Am besten wäre es, wenn Ärzte zusammen mit Selbsthilfegruppen Listen erstellen würden, welche Webseiten gut sind. Auch die Patienten-Foren sind ein Problem, denn Foren sind keinesfalls Online-Selbsthilfegruppen. Wir hatten in unserer Selbsthilfevereinigung auch früher ein Forum, aber da wurde auch Unseriöses publiziert, und deshalb machen wir das nicht mehr. Da kann ja jeder alles kundtun! Identitäten kennt man nicht und auch nicht deren Interessen. Ich habe noch ein wichtiges Anliegen: 10 % unserer Bevölkerung in Deutschland sind funktionale Analphabeten und verstehen oft auch Webseiten nicht.
Man müsste auf Youtube gute Videos empfehlen, die einfach verständlich sind, auch für Menschen, die sich in unserer Sprache nicht immer sicher fühlen.

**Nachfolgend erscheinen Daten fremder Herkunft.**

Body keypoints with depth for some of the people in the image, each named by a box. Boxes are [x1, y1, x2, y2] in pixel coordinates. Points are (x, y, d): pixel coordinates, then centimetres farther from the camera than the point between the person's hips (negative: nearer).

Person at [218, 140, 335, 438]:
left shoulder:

Ärzte denken oft: Viel Text ist gut. Aber ich weiß aus Erfahrung, dass dieser Ansatz nur bedingt funktioniert.
Wie ist denn Ihrer Meinung nach die Versorgung mit Schmerztherapeuten?

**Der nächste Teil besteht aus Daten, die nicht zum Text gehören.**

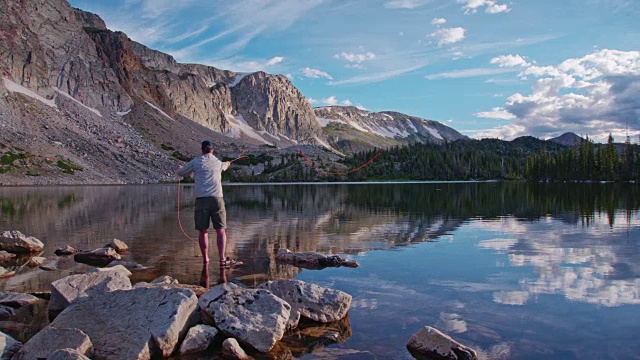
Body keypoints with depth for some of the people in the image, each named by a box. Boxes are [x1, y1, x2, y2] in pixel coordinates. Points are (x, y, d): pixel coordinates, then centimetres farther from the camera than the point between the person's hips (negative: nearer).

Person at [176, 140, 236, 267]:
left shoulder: (196, 162, 5)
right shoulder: (219, 163, 12)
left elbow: (181, 173, 18)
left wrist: (179, 168, 43)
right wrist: (227, 164, 63)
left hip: (201, 199, 0)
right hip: (216, 199, 1)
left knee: (202, 231, 8)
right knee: (220, 230, 3)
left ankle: (205, 258, 16)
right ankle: (222, 259, -2)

Schlecht, denn zum Beispiel gibt es oft keine Nachfolge, wenn ein Arzt in den Ruhestand geht. Zumindest kann ich das für die Situation hier in Schleswig-Holstein sagen.

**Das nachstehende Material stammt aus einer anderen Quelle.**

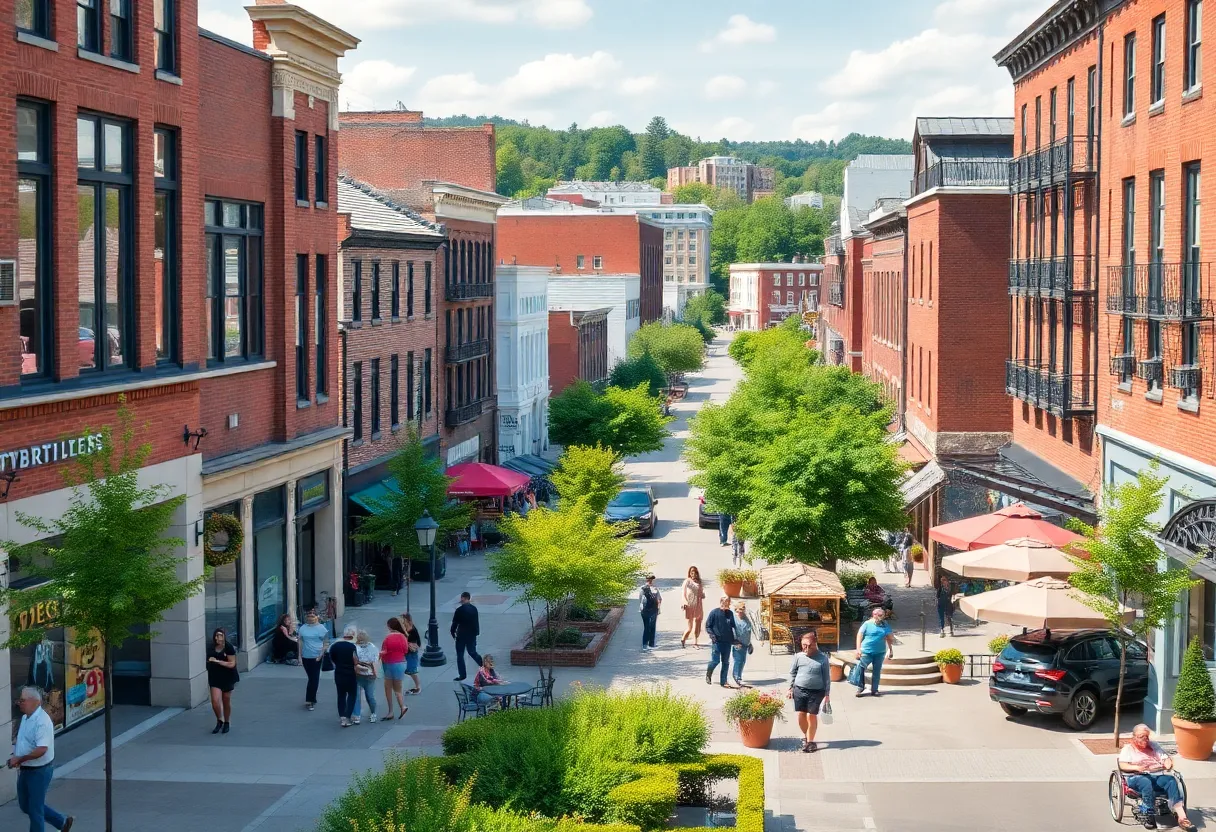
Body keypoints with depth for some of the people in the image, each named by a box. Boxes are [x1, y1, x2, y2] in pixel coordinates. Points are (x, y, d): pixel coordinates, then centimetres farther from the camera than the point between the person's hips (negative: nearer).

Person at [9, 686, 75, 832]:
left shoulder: (42, 721, -23)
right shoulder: (25, 718, 6)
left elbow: (41, 750, -30)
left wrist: (19, 759, -23)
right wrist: (16, 759, 2)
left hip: (40, 771, -9)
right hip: (26, 770, 9)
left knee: (35, 809, 1)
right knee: (25, 806, 18)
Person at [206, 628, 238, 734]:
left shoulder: (228, 648, -11)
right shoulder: (211, 649, 0)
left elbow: (232, 664, -15)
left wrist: (217, 661, -22)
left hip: (227, 678, -2)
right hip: (215, 678, 2)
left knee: (226, 702, 11)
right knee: (215, 701, -11)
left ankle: (226, 723, 30)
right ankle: (219, 721, 13)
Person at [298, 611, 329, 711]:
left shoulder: (321, 628, -4)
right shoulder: (303, 628, 7)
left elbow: (326, 643, -2)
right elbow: (300, 642, 11)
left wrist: (321, 655, -10)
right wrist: (300, 656, 6)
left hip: (317, 657, -4)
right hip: (306, 657, 4)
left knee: (314, 679, -5)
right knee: (312, 678, 11)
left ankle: (309, 700, -2)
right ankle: (313, 700, 19)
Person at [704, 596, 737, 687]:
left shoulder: (730, 614, 8)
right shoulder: (714, 613, -5)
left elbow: (733, 626, 17)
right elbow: (707, 626, -2)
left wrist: (733, 639, 11)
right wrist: (712, 635, -16)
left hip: (727, 642, 5)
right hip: (717, 641, -5)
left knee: (725, 662, 5)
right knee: (715, 661, -7)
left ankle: (723, 681, 12)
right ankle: (708, 675, 20)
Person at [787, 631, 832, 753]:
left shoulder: (822, 658, -4)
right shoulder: (798, 656, 2)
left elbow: (827, 677, 0)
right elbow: (792, 673, 12)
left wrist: (827, 693, -2)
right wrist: (790, 688, 9)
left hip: (816, 691, -3)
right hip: (799, 689, 3)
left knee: (811, 716, -3)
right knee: (800, 715, 3)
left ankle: (810, 741, 11)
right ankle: (806, 736, 28)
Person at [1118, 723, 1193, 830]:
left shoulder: (1153, 746, 30)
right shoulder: (1127, 749, 17)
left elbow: (1165, 758, 20)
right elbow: (1122, 765, 2)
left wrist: (1168, 763, -4)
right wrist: (1137, 767, -16)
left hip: (1158, 775, 3)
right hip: (1137, 777, -3)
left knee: (1171, 780, -30)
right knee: (1146, 783, -40)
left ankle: (1181, 816, -43)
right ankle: (1149, 816, -41)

Die Kassenärztliche Vereinigung bemüht sich zwar – es besteht ja auch ein Schlüssel für die Versorgung, aber es gibt eben nicht genügend Therapeuten. Man müsste bei den jungen Ärzten ansetzen und die Erlangung der Zusatzqualifikation „Spezielle Schmerztherapie“ vereinfachen. Sie sind schon Facharzt, dann kommt noch eine umfangreiche Zusatzausbildung hinzu – das ist oft ein Hemmschuh. Da bräuchte man einfach auch mehr Geld, um Anreize zu schaffen. Es ist schrecklich zu sehen, wie lang die Wartezeiten sind, obwohl alle Experten sagen, dass der akute Schmerz nicht zu einem chronischen werden darf. Da kann man doch nicht Monate warten!
Wie groß ist denn die Bereitschaft unter den PatientInnen, an wissenschaftlichen Studien teilzunehmen – Grundlagenforschung ebenso wie klinischen Studien?
Einige Mitglieder sind genervt, weil häufig zu viele Anfragen kommen. Da müsste ein Anreiz geschaffen werden. Ein Gutschein oder etwas Ähnliches. Das würde helfen. Manchmal ist das Anliegen auch nicht gut erklärt. Da kommt ein Brief: „Ich bräuchte dies oder jenes von Ihnen“, aber dann hört man nie wieder davon. Aber wir würden als Selbsthilfevereinigung gerne auch Ergebnisse der Forscher veröffentlichen. Vielleicht könnte man Studien auch gemeinsam mit uns als Selbsthilfegruppe kreieren. Ich kann aus meiner Erfahrung sagen, dass Patienten sich gerne als Teil der Forschung empfinden wollen. Und auch hier ist Transparenz ganz wichtig. Ich möchte schon wissen, warum und mit welchem Ziel geforscht wird, wenn ich daran teilnehmen soll.